Bush rejects advocates for defeat

Michael Barone:

While George W. Bush's many critics and detractors portray him as facing the same dilemma as Lyndon Johnson in Vietnam, Bush himself seems determined to proceed the way Harry Truman did in Korea -- or, as some might put it, as Winston Churchill did after Dunkirk.

Leading Democrats like Sen. Carl Levin of Michigan have been calling for troop pullouts from Iraq starting in four to six months. The Iraq Study Group co-chaired by James Baker and Lee Hamilton, The New York Times tells us, will recommend a "gradual pullback" of troops, direct negotiations with Iran and Syria and pressure on Israel to make concessions to the Palestinians.

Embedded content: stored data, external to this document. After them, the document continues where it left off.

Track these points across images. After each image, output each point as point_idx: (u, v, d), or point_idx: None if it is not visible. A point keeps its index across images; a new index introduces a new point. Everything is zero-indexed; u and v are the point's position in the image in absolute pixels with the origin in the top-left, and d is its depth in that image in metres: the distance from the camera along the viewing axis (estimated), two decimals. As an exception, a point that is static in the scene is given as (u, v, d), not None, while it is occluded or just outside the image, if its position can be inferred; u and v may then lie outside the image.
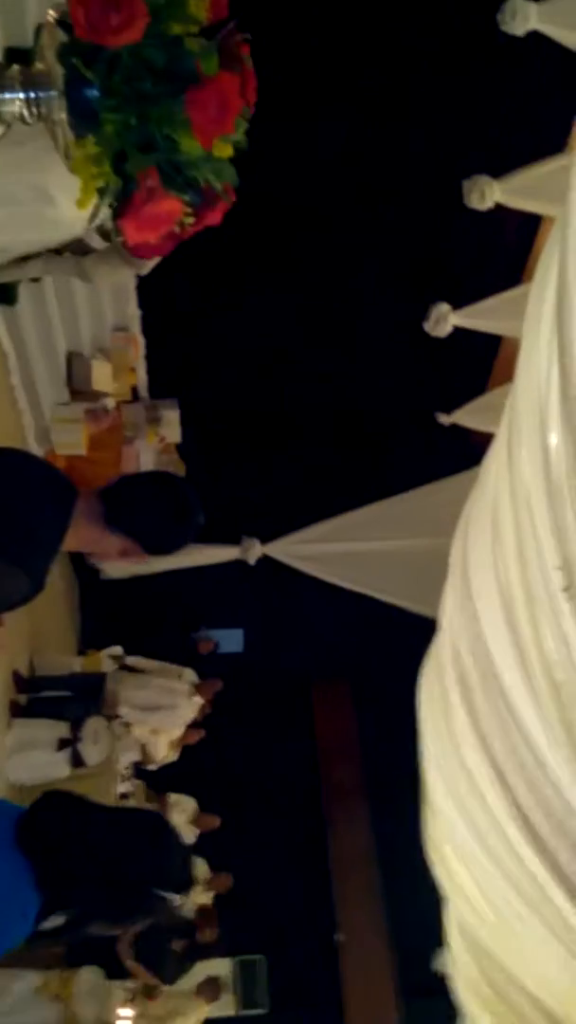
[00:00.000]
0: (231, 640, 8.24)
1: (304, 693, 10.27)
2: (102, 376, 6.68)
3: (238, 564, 5.94)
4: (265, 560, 5.85)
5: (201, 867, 7.40)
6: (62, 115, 2.11)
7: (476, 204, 5.48)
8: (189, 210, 2.17)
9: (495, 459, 1.85)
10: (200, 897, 7.28)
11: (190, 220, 2.19)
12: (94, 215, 2.48)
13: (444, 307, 6.19)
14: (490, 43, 5.30)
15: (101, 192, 2.13)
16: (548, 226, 6.48)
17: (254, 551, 5.70)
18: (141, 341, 6.98)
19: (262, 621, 9.71)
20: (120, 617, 8.37)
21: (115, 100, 2.00)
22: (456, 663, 2.08)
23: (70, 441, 6.39)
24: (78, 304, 6.21)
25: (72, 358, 6.63)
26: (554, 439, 1.24)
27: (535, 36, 5.15)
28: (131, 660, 7.51)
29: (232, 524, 6.18)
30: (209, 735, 7.81)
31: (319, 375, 8.38)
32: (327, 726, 9.97)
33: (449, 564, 2.52)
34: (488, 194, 5.41)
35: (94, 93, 2.01)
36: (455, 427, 6.81)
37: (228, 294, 7.53)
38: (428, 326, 6.26)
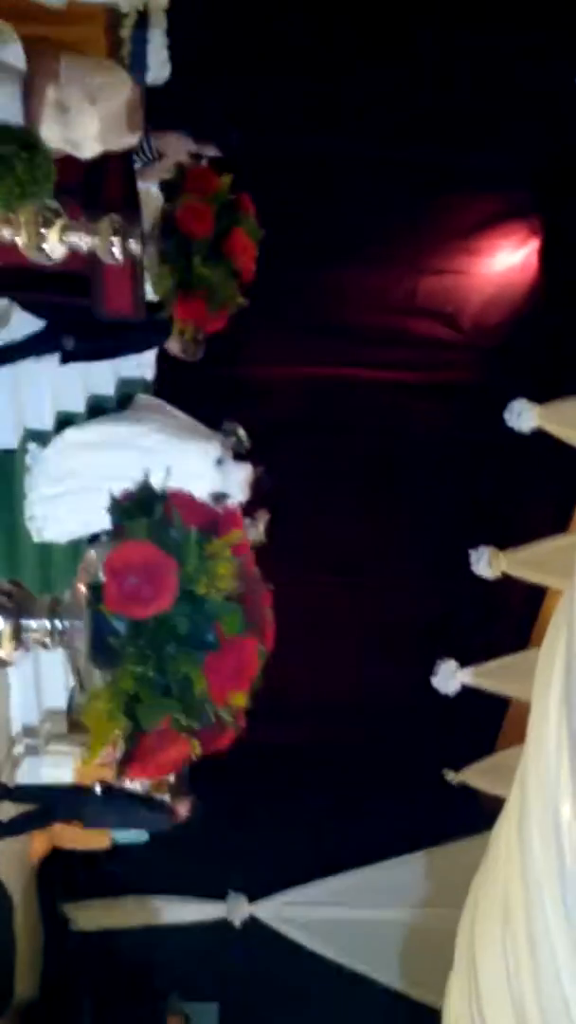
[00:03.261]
0: (204, 1017, 7.26)
1: None
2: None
3: (220, 924, 5.47)
4: (251, 921, 5.39)
5: None
6: (82, 645, 2.14)
7: (483, 572, 5.77)
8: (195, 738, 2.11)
9: (506, 838, 1.74)
10: None
11: (196, 750, 2.13)
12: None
13: (452, 664, 6.25)
14: (497, 434, 5.93)
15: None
16: (554, 597, 6.76)
17: (241, 910, 5.27)
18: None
19: (239, 990, 8.68)
20: (83, 973, 7.51)
21: (136, 655, 2.03)
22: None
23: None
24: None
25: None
26: (567, 818, 1.17)
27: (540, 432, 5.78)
28: None
29: (219, 875, 5.74)
30: None
31: (324, 718, 8.27)
32: None
33: (456, 950, 2.31)
34: (495, 564, 5.71)
35: (119, 633, 2.04)
36: (463, 786, 6.56)
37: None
38: (436, 681, 6.28)
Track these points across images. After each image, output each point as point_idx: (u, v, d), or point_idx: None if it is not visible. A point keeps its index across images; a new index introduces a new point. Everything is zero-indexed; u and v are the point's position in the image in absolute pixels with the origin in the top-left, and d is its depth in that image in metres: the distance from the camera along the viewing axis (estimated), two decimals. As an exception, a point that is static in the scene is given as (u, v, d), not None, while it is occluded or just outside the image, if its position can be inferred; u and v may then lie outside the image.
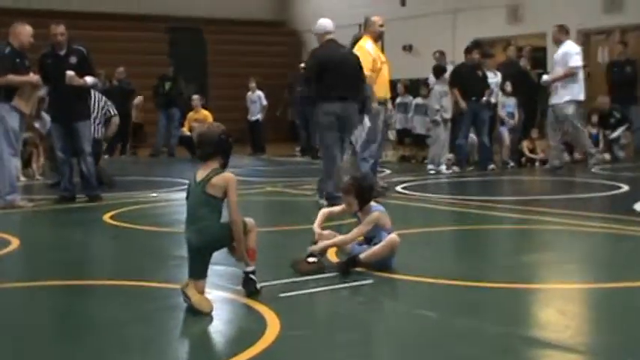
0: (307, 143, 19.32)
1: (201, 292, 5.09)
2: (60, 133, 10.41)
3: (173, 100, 19.09)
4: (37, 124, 11.23)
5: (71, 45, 10.38)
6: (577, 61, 13.48)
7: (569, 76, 13.36)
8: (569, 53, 13.48)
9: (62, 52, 10.29)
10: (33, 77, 9.89)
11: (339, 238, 6.18)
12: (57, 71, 10.15)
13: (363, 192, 6.23)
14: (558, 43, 13.82)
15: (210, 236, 5.12)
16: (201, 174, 5.19)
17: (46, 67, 10.27)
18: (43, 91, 10.49)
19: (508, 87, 14.99)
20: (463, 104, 13.90)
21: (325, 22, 10.11)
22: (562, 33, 13.81)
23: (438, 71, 14.33)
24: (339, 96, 9.61)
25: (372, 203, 6.29)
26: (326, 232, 6.27)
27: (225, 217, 5.17)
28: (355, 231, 6.16)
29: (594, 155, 14.01)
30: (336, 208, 6.37)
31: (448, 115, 13.95)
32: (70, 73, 10.12)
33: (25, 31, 9.91)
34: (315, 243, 6.11)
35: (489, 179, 13.05)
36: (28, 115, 10.01)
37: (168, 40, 23.46)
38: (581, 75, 13.56)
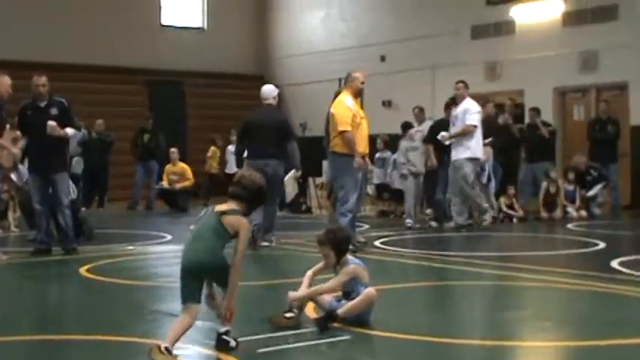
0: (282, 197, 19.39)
1: (195, 317, 5.06)
2: (38, 185, 10.32)
3: (152, 153, 19.08)
4: (13, 176, 11.14)
5: (52, 96, 10.37)
6: (474, 120, 13.20)
7: (467, 133, 13.13)
8: (469, 111, 13.25)
9: (42, 104, 10.26)
10: (14, 149, 9.89)
11: (318, 286, 6.14)
12: (37, 123, 10.11)
13: (339, 242, 6.21)
14: (461, 99, 13.52)
15: (209, 258, 5.10)
16: (220, 207, 5.26)
17: (26, 119, 10.25)
18: (21, 143, 10.47)
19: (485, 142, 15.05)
20: (434, 162, 14.10)
21: (263, 89, 11.67)
22: (465, 89, 13.57)
23: (405, 127, 14.62)
24: (260, 154, 11.02)
25: (350, 257, 6.29)
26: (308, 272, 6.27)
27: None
28: (333, 281, 6.13)
29: (486, 213, 13.55)
30: (319, 265, 6.35)
31: (415, 169, 14.04)
32: (51, 123, 10.07)
33: (4, 82, 9.90)
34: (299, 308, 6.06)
35: (467, 235, 13.06)
36: (8, 168, 9.95)
37: (147, 92, 23.53)
38: (478, 133, 13.26)
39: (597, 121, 16.95)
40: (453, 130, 13.45)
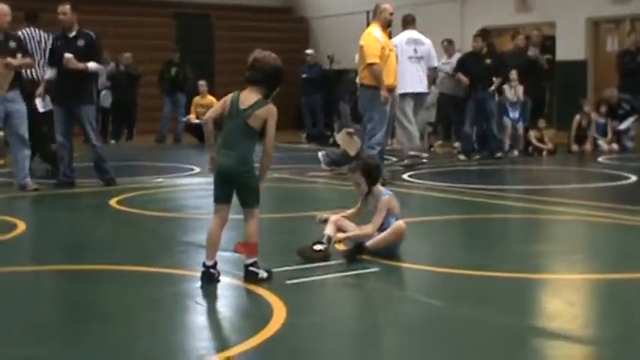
0: (313, 130, 19.42)
1: (227, 218, 5.32)
2: (61, 117, 10.24)
3: (179, 86, 19.04)
4: (37, 103, 10.92)
5: (81, 29, 10.32)
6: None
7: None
8: None
9: (71, 35, 10.22)
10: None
11: (363, 231, 6.13)
12: (62, 53, 10.06)
13: (370, 169, 6.26)
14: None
15: (239, 166, 5.26)
16: (244, 101, 5.31)
17: (55, 49, 10.21)
18: (51, 73, 10.39)
19: (513, 75, 14.89)
20: (465, 80, 14.16)
21: None
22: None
23: None
24: None
25: (381, 188, 6.28)
26: (334, 217, 6.27)
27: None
28: (375, 220, 6.10)
29: (413, 157, 12.41)
30: (348, 212, 6.35)
31: None
32: (67, 55, 9.98)
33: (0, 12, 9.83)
34: (329, 242, 6.07)
35: (496, 168, 13.00)
36: (3, 94, 9.79)
37: (175, 25, 23.39)
38: (406, 67, 12.07)
39: (627, 52, 16.62)
40: None
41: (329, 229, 6.15)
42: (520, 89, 14.99)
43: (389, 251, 5.99)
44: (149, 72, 19.46)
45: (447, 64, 15.60)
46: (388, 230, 6.00)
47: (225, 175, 5.29)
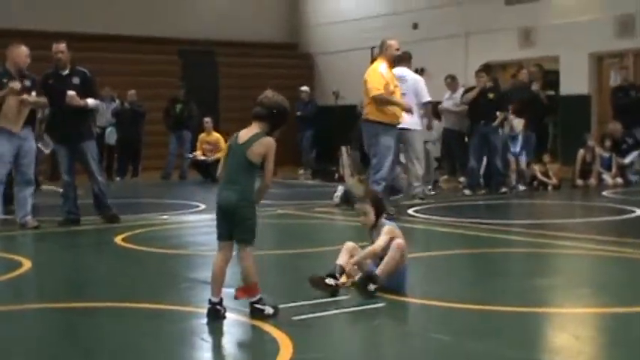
0: (318, 165, 19.54)
1: (231, 255, 5.32)
2: (64, 155, 10.26)
3: (184, 123, 19.13)
4: (40, 145, 10.99)
5: (75, 66, 10.34)
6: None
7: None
8: None
9: (65, 73, 10.20)
10: (13, 84, 9.81)
11: (367, 250, 6.14)
12: (58, 91, 10.02)
13: (378, 201, 6.34)
14: None
15: (238, 198, 5.28)
16: (244, 135, 5.39)
17: (48, 87, 10.16)
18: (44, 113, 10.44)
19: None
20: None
21: None
22: None
23: None
24: None
25: (384, 220, 6.28)
26: (349, 244, 6.28)
27: None
28: (378, 241, 6.08)
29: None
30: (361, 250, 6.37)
31: None
32: (70, 93, 9.99)
33: (17, 52, 9.91)
34: (341, 273, 6.06)
35: (502, 203, 13.00)
36: (17, 132, 9.88)
37: (180, 62, 23.55)
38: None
39: (620, 88, 16.65)
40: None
41: (341, 259, 6.14)
42: (517, 122, 14.98)
43: (396, 285, 5.97)
44: (154, 109, 19.56)
45: (450, 99, 15.68)
46: (389, 253, 5.97)
47: (226, 210, 5.32)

But Bush seems unpersuaded. "There's one thing I'm not going to do," he said at last week's NATO summit in Riga, Latvia. "I'm not going to pull our troops off the battlefield before the mission is complete."

In this, Bush has the support of others. Defense Secretary-designate Robert Gates opposes a quick pullout. So does the Joint Chiefs of Staff and the Central Command's Gen. John Abizaid.

Retired generals who have criticized Bush testified that we should send more troops into Iraq. Democrats seem disinclined to use their congressional majorities to cut short our mission in Iraq lest they be blamed for the unpleasant consequences many predict.

So maybe the Vietnam analogy will not apply. And it shouldn't, because it's misleading. The communists' Tet offensive was a smashing defeat for them, not us, as outlined in Peter Braestrup's 1977 book "Big Story." Military historian Lewis Sorley has shown how after Tet, Gen. Creighton Abrams produced a strategy that was proving successful -- until Congress prevented the United States from fulfilling its promises of aid against the North Vietnamese offensive in 1975.

...

The Democrats sold out Vietnam and condemned the Vietnamese to a brutal communist tyranny. Many of them would like to do the same thing for Iraq. They and media have been selling the false notion that we are losing in Iraq. The reality is something very different. The enemy is floundering around and losing. While the US has not achieved all of its objectives yet, it is far from losing anywhere in Iraq. It may be a different situation in congress and in the other counsels of defeat.